(Beginning of Records provided)
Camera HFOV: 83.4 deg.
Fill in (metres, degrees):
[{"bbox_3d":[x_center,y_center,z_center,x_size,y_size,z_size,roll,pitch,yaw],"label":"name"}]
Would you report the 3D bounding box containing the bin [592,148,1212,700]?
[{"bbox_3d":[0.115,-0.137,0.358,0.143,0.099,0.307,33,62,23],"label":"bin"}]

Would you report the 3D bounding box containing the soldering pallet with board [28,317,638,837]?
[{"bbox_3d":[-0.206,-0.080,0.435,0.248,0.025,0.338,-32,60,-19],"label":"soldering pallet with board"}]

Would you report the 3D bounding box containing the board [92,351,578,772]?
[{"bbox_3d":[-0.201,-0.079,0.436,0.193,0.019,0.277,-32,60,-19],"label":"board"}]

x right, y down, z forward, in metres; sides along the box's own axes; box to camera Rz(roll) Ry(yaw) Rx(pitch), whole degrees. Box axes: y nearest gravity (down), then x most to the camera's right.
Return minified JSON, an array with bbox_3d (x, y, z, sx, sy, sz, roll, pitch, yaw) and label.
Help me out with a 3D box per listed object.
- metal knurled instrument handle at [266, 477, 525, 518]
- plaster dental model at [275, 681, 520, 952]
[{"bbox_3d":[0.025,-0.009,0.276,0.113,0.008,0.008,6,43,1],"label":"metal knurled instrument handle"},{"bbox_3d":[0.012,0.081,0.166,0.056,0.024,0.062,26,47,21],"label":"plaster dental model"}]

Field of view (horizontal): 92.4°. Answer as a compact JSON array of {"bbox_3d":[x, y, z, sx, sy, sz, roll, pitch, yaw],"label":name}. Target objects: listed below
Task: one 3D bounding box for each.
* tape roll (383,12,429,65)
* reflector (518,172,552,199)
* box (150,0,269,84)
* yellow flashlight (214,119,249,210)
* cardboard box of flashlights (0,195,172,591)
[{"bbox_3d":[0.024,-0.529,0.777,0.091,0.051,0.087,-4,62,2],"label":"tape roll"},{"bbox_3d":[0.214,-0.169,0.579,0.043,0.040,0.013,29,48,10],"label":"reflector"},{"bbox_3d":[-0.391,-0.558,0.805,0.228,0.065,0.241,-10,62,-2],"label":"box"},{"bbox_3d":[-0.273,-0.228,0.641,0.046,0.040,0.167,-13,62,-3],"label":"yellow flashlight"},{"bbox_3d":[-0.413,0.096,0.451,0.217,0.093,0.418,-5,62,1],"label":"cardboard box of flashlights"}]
(End of Records provided)
- _Task to carry out_: From the entries above, give again exactly the lines running from the line with "x right, y down, z" to the line with "- metal knurled"; include both of those lines.

- _Expected answer_:
x right, y down, z forward, in metres; sides along the box's own axes; box to camera Rz(roll) Ry(yaw) Rx(pitch), whole degrees. Box axes: y nearest gravity (down), then x most to the camera's right.
Return minified JSON, an array with bbox_3d (x, y, z, sx, sy, sz, roll, pitch, yaw) and label.
Help me out with a 3D box per listed object.
- metal knurled instrument handle at [266, 477, 525, 518]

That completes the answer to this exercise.